How does India fool Armenia with expensive, subpar weapons? -ANALYTICS

How does India fool Armenia with expensive, subpar weapons? -ANALYTICS
# 19 March 2024 14:45 (UTC +04:00)

Armenia, which does not accept the new realities in the South Caucasus region, is looking for new patrons and allies. In this context, if the political center that Yerevan refers to the most is France, the country that stands out in terms of military cooperation is India. Armenia, an outsider in the South Caucasus, and its government, which follows a chaotic and inconsistent foreign policy, has chosen India as one of its main military partners. It is no coincidence that in recent years, Armenia has been buying weapons from India, not its traditional partner in the arms market, Russia.

But there is an important point here. Nowadays, India is known more as a buyer than a seller in the world arms market. It is even the first in the world to purchase weapons from abroad. This was reflected in the report on international arms transfers published by the Stockholm International Peace Research Institute (SIPRI) a few days ago.

According to the report, India was the largest arms importer in the world. The country's arms imports increased by 4.7 percent between 2014-2018 and 2019-2023, and the country has spent more than $60 billion on weapons in the last 20 years.

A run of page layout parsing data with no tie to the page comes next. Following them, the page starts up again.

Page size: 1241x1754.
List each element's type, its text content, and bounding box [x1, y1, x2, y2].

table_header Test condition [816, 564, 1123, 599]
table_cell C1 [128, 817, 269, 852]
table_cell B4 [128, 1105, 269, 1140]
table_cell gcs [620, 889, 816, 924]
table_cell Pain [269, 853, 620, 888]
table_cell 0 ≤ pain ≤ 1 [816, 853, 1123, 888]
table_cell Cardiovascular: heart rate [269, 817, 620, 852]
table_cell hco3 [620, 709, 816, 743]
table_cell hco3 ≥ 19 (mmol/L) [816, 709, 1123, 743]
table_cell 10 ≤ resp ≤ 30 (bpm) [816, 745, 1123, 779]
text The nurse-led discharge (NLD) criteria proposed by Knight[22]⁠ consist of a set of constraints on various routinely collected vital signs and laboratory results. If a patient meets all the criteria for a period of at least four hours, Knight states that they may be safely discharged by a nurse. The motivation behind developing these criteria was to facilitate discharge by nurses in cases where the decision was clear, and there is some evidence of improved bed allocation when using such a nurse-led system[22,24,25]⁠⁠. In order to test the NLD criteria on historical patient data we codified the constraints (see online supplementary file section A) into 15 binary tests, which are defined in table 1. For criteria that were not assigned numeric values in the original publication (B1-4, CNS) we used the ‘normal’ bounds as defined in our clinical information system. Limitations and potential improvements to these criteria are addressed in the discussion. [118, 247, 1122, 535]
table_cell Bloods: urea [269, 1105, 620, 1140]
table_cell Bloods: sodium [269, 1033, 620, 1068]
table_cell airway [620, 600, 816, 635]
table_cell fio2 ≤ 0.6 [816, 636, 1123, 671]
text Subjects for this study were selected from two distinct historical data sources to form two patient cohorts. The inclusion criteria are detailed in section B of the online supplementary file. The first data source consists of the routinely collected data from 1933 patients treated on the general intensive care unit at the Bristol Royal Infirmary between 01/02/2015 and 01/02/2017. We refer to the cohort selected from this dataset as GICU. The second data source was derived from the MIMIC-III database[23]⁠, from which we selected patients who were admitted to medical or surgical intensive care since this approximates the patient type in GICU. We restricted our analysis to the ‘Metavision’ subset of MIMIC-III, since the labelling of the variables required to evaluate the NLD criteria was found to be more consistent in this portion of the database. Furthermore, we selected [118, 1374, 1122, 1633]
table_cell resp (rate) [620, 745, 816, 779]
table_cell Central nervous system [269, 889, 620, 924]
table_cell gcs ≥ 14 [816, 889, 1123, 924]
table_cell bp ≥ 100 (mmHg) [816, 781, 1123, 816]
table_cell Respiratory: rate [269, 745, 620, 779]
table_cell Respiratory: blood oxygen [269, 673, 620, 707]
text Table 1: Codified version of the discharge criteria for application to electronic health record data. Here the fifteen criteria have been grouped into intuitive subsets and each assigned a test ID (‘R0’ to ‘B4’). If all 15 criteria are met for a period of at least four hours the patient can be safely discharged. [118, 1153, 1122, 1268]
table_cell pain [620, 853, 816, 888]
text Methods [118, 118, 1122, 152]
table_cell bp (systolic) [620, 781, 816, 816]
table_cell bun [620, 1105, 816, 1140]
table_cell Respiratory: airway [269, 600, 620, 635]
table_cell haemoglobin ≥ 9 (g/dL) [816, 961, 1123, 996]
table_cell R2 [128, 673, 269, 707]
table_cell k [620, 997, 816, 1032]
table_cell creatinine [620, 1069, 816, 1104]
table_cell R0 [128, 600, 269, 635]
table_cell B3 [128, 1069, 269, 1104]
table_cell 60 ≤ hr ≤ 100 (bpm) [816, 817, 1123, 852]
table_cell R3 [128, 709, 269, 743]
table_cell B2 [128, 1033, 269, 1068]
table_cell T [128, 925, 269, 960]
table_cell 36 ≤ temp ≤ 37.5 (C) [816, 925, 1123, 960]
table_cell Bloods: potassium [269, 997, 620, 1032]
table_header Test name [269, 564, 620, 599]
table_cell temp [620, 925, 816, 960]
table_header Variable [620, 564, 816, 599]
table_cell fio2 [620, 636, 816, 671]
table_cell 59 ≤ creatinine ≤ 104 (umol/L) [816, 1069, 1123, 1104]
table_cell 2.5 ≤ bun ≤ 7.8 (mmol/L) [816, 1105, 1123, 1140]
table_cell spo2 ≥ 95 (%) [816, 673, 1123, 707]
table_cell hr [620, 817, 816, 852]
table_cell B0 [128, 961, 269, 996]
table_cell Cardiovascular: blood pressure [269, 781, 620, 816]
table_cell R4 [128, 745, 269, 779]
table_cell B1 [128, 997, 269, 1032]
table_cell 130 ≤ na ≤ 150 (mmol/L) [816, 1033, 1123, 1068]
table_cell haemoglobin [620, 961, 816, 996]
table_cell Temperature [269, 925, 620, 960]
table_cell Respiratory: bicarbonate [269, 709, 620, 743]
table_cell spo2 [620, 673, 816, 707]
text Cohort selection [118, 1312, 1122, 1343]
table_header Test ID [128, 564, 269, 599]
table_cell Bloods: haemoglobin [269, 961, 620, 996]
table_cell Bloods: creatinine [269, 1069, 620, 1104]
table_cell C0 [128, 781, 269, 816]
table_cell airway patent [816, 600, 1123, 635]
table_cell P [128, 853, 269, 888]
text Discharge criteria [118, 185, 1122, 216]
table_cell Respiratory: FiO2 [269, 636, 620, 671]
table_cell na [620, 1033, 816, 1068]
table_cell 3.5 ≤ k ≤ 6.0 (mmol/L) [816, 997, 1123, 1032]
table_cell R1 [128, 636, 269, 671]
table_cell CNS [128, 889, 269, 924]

Defense Minister of the country Rajnath Singh said that they plan to spend up to 100 billion dollars on the purchase of weapons and ammunition.

That is, India, which sells arms to Armenia, itself buys arms from other countries and does not have the critical technologies required to produce missiles, aircraft, and warships. On the contrary, when buying weapons, it also tries to acquire the technologies used to make them. For example, in 2023, an agreement was reached with the US General Electric company to produce engines for this country's fighter planes in India.

In addition, India is considering buying fighter jets from France for its newest aircraft carrier and is also looking to build submarines using French, German, or Spanish technology and fighter jets powered by French engines with the United States.

Another interesting point is the fact that India is the largest buyer of Russian weapons. Thus, 65% of the weapons arsenal of the Indian army are weapons purchased from Russia. "BrahMos" missiles, presented as a success of the Indian military industry, were also developed based on technologies transferred by Russia within the framework of military-technical cooperation.

"BrahMos" missiles, which Armenia is also interested in buying, are made based on Russian "Onyx" missiles, or "Pinaka" rocket launcher systems, which the official Yerevan recently bought from India, are produced based on the technology of the Russian "Smerch" system. "Konkurs" anti-tank missiles purchased from India were also developed based on a patent issued by Russia.

Thus, the quality and accuracy of most of the experimental weapons sold by India to Armenia - "Akash" air defense complex, "ATAGS" howitzers, and "MArG 155" self-propelled howitzers - are under serious question. The interesting thing is that India sees Armenia as a testing ground for these weapons and equipment.

On the other hand, Armenia, which for many years as a member of the CSTO has received domestic market prices as well as free weapons from its new military-political partner India, receives weapons at a high price and without any quality assurance.

At this point, it is appropriate to mention the opinions of the former defense minister of Armenia, Arshak Karapetyan, in an interview with the local press these days. Karapetyan criticized the military-technical policy of the current government and said that the weapons purchased from India have been in Armenia for a year, but these weapons are in a useless condition. "I have a document in my hand that it has been impossible to repair Indian weapons and make them ready for service for a year," the former minister said.

India is selling useless and low-quality weapons and equipment to Armenia at the cost of millions. Official Delhi uses Armenia only as a tool to advertise its weapons and gain the status of a major arms exporter. Of course, Indians do not forget their financial interests in addition to advertising.

Azerbaijan carefully monitors these arms deals with Armenia and takes countermeasures accordingly. The modern missile systems in the arsenal of the Azerbaijani Army allow to destruction of all the weapons sold by India to Armenia in a short time and with high accuracy.